Friday, January 21, 2011

Its been awhile since I posted. My girlfriend and I are still living in downtown. We in a better apartment though. A new company bought our building and allowed us to move to an apartment of our choice. We picked on on the 3rd floor facing the courtyard instead of the road. Its much quieter.

I am going to school in North Seattle. I was accepted into a nursing program. Its going well.

I am feeling really... un-needed lately. A huge incident happened between my brother and I. I have not talked to him since. I hope he is okay, but I cannot bring myself to call him. He really hurt me. My sister doesn't call me much anymore. She has her girls and husband and work. It keeps her busy. I dont get to talk to her as much as I used to, and I miss it alot. Lately she has been saying stuff like "I am focusing on my family". Im like wth. I am ur family too, and u can't take 2min out of ur week to call me? I mean come on, I never screen her calls. Well HA! Thats because she never calls me. I only call her. She RARELY calls me. It makes me feel like crap.

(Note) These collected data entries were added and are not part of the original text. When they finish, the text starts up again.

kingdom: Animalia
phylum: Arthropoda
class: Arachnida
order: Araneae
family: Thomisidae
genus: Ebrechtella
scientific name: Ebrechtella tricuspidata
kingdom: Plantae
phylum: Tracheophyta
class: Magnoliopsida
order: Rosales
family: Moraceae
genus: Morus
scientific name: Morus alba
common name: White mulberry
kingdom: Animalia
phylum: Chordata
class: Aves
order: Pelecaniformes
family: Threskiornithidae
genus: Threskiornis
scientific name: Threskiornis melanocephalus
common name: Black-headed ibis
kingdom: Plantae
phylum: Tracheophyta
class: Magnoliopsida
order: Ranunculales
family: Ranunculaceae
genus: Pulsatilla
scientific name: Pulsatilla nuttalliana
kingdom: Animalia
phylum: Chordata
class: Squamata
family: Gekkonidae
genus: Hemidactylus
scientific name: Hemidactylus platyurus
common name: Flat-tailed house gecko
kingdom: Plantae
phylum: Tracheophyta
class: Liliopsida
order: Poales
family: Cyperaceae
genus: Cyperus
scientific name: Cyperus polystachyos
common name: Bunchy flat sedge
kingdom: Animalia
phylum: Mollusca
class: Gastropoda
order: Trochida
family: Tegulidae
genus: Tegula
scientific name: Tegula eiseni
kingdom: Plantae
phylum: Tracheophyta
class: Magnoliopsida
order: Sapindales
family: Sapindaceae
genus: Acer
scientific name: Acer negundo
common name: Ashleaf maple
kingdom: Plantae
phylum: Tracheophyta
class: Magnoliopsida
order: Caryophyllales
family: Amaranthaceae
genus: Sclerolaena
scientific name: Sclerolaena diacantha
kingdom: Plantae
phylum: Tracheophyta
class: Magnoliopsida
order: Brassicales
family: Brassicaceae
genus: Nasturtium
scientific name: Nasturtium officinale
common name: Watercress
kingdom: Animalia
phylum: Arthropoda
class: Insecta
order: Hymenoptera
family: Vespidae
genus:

I just feel like everything I used to live for, or everyone for that matter... has moved on. My sister has her family. My brother is back to his old life. My dad is doing his own thing, we were never close anyway. My Gramma is living her life. I rarely talk to any of them. I feel like I could be gone and no one would miss me. No one misses me now. Its devastating to me, because they are my life. I haven't talked to anyone in weeks. I finally called my sister today.

My girlfriends mom doesn't want me with my girlfriend. She thinks I am holding her back from doing something great with her life. I am not stopping anything. My girlfriend is extremely close with her mother. They are closer together than my girlfriend and I. Closer than I am with any of my family.

It all just makes me feel so unimportant. So unwanted and un-needed. I just want to die.